Andrea Modica’s heavily-contrasted Treadwell photos create “open-ended narratives where fact and fiction are merged and blurred in order to show us the rough edges of experience.” Alessandra Sanguinetti’s photos of Guille and Belinda reveal their “private dreams and fears. . . that otherwise would have been kept locked to themselves [only to] fade away.”

Kanako Sasaki’s poses her subjects “uncomfortably on the cusp between girlhood and womanhood.” Her photos highlight the transience of being and growing. Maxine Walker’s work addresses ideas of identity in private moments. Other artists include Rita Hammond, Nancy Floyd, and Laurel Jessamyn Lovell. Together, the group shows that fears and anxieties, dreams and strength, do not fade with age.
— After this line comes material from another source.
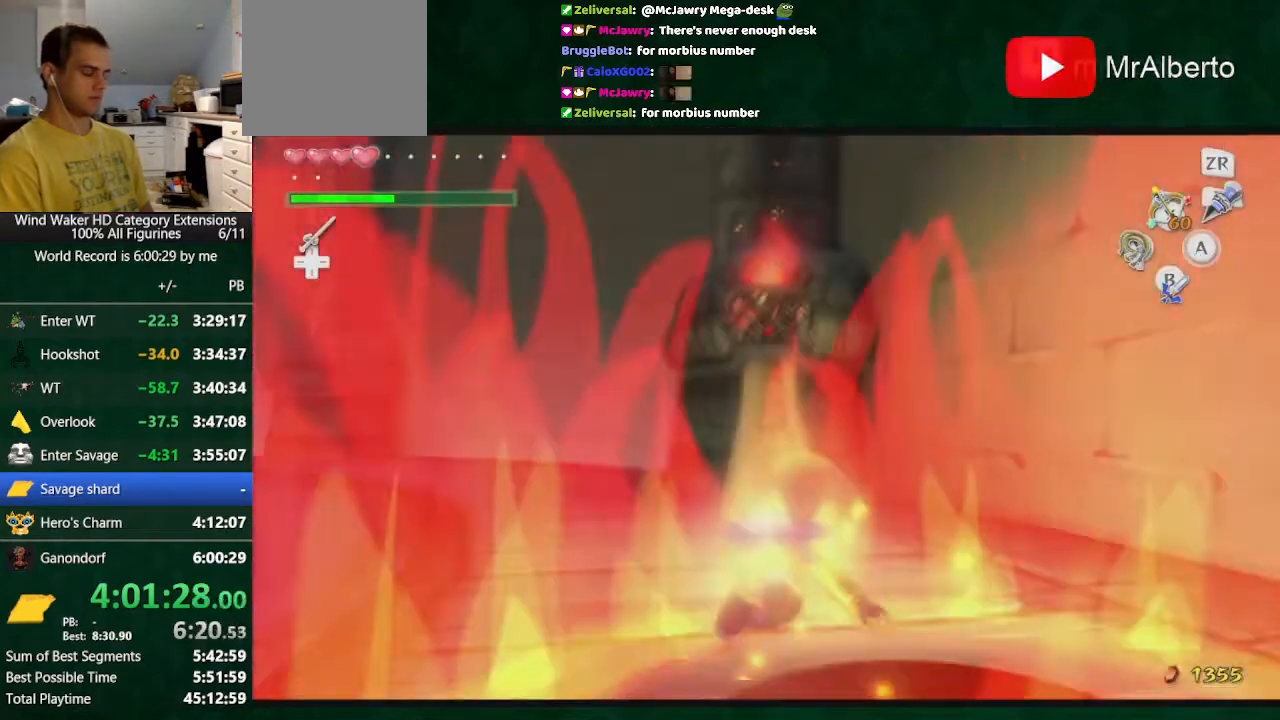
{"buttons": [], "left_stick": "center", "right_stick": "center", "button_events": []}
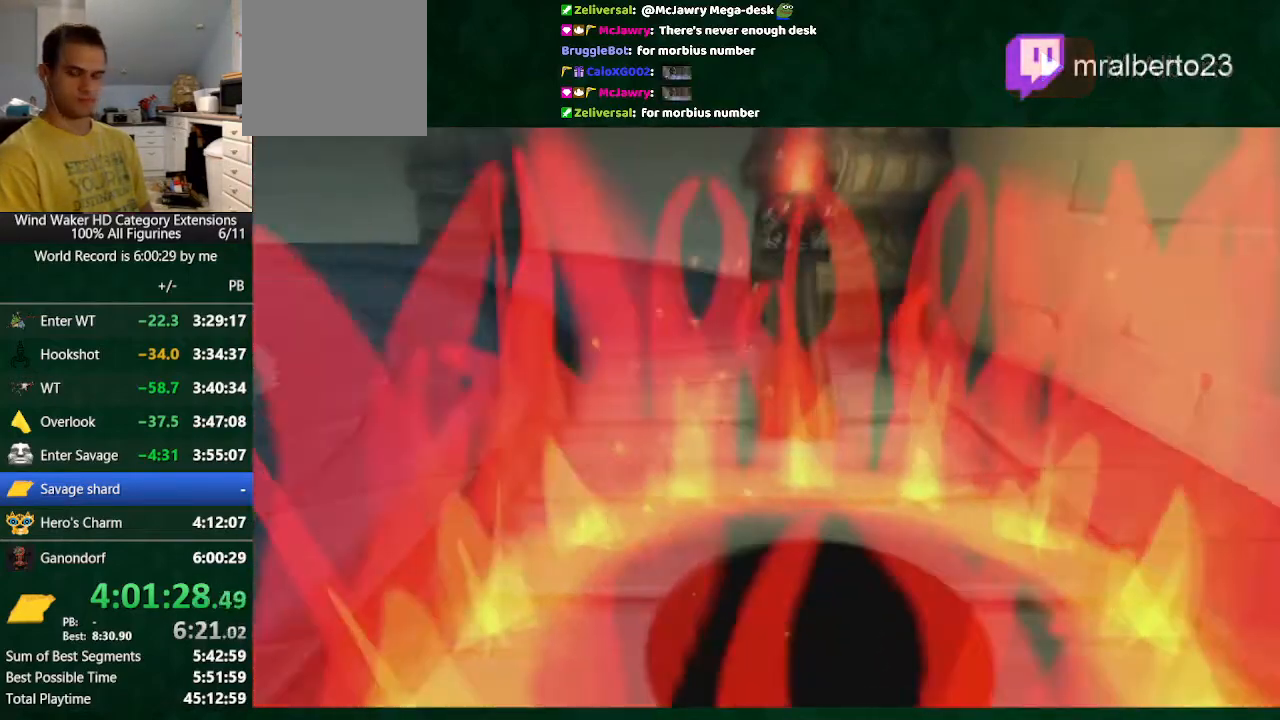
{"buttons": [], "left_stick": "center", "right_stick": "center", "button_events": [[133, "R2", "down"], [233, "L2", "down"], [333, "R2", "up"], [433, "L2", "up"]]}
The Light Work Collection consists primarily of work made by artists who have participated in the Artist-in-Residence Program and past Light Work Grant recipients. Because we encourage participation by a variety of emerging and under-represented artists, Light Work’s collection is an extensive and diverse archive for the mapping of trends and developments in contemporary photography. This noteworthy collection includes all genres of expression found in contemporary photography, including documentary, abstract, experimental, and conceptual work. Many of the images capture and document the social history of the Central and Upstate New York regions. The collection also serves as an important document of Light Work’s history of support for artists and their creative process. There are currently over 3,500 works of art in Light Work’s permanent collection. The collection contains all original work, including color and black-and-white photographic prints, alternative processes, as well as computer generated imagery, collages, artist books, and installation pieces.

This exhibition is free and open to the public. The gallery is open daily, from 10am – 9pm.

Erin Carter is a graduate student in Art and Music Histories at Syracuse University.